In a news release that accompanied the report's publication, Amnesty International Secretary-general Agnes Callamard said the organisation had “documented a pattern of Ukrainian forces putting civilians at risk and violating the laws of war when they operate in populated areas.

“Being in a defensive position does not exempt the Ukrainian military from respecting international humanitarian law," she said Thursday.

Russian state-sponsored media quoted the report to support Moscow's claim that Russia has only launched strikes on military targets during the war. The spokesperson for Russia's Foreign Ministry cited the Amnesty International assertions as proof that Ukraine was using civilians as human shields.

Several Western scholars of international and military law went on social media to reject the human shield claim. They said the report contained poor phrasing that muddied legal distinctions and ignored the combat conditions in Ukraine.

United Nations war crimes investigator Marc Garlasco, tweeting in a personal capacity Friday, accused Amnesty International of “getting the law wrong” and said Ukraine was taking steps to protect civilians, such as helping them relocate.

Ukrainian authorities at the national and regional level have repeatedly urged residents of frontline areas to evacuate, although tens of thousands of people who left their homes since Russia's invasion have returned after running out of support or feeling unwelcome.

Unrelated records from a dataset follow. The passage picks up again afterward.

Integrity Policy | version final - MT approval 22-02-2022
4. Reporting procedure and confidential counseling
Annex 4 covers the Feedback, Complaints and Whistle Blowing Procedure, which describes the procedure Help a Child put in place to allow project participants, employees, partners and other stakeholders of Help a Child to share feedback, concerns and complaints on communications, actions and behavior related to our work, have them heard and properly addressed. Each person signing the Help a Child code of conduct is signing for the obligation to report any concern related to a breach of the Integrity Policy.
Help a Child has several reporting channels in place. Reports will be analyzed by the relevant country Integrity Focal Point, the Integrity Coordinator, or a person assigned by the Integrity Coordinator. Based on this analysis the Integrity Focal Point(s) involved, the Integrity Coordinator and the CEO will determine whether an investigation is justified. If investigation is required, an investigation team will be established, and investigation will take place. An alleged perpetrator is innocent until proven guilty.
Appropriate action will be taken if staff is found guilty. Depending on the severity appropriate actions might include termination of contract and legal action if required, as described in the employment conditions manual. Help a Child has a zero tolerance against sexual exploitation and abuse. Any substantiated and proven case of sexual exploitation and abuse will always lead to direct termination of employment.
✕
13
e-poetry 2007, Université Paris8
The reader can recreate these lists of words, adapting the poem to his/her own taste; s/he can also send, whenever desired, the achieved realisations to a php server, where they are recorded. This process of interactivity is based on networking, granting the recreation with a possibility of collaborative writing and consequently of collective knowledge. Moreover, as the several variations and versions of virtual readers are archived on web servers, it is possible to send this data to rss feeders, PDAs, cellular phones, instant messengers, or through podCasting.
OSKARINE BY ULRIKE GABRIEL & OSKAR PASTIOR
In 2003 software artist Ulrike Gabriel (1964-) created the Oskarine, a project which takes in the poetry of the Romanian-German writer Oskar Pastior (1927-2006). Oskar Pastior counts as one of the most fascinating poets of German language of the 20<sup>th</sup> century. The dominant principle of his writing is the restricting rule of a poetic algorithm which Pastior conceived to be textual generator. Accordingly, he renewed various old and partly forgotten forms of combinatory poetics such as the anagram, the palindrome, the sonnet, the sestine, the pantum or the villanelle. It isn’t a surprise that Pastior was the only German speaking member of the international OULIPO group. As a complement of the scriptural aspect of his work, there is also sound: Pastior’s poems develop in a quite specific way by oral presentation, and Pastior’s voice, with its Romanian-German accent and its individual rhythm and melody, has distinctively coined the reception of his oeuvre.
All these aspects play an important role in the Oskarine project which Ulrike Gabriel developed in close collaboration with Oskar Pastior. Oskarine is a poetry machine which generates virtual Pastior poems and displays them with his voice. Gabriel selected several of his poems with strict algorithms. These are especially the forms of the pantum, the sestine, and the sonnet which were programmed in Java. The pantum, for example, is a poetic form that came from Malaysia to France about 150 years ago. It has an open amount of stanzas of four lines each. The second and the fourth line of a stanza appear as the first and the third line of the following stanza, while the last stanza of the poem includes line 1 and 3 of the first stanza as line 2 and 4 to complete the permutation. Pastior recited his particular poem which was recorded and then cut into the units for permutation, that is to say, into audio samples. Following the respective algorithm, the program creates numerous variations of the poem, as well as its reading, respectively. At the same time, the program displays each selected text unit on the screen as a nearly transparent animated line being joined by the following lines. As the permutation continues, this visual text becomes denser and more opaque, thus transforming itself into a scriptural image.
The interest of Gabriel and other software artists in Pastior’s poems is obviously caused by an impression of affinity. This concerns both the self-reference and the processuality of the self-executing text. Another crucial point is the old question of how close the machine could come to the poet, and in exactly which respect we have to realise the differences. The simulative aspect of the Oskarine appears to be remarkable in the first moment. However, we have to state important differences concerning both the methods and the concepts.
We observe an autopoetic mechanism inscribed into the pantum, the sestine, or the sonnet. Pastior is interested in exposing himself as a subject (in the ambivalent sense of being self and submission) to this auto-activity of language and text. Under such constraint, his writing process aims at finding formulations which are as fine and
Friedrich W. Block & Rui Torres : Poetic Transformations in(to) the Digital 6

Callamard, Amnesty's secretary-general, posted a tweet Friday that defended the organisation's work and took aim at its critics.

 “Ukrainian and Russian social media mobs and trolls: they are all at it today attacking Amnesty investigations. This is called war propaganda, disinformation, misinformation. This won't dent our impartiality and won't change the facts,” she wrote.

Ukrainian Foreign Minister Dmytro Kuleba issued an angry response to Callamard in which he accused her organisation of “fake neutrality” and playing into the Kremlin's hands.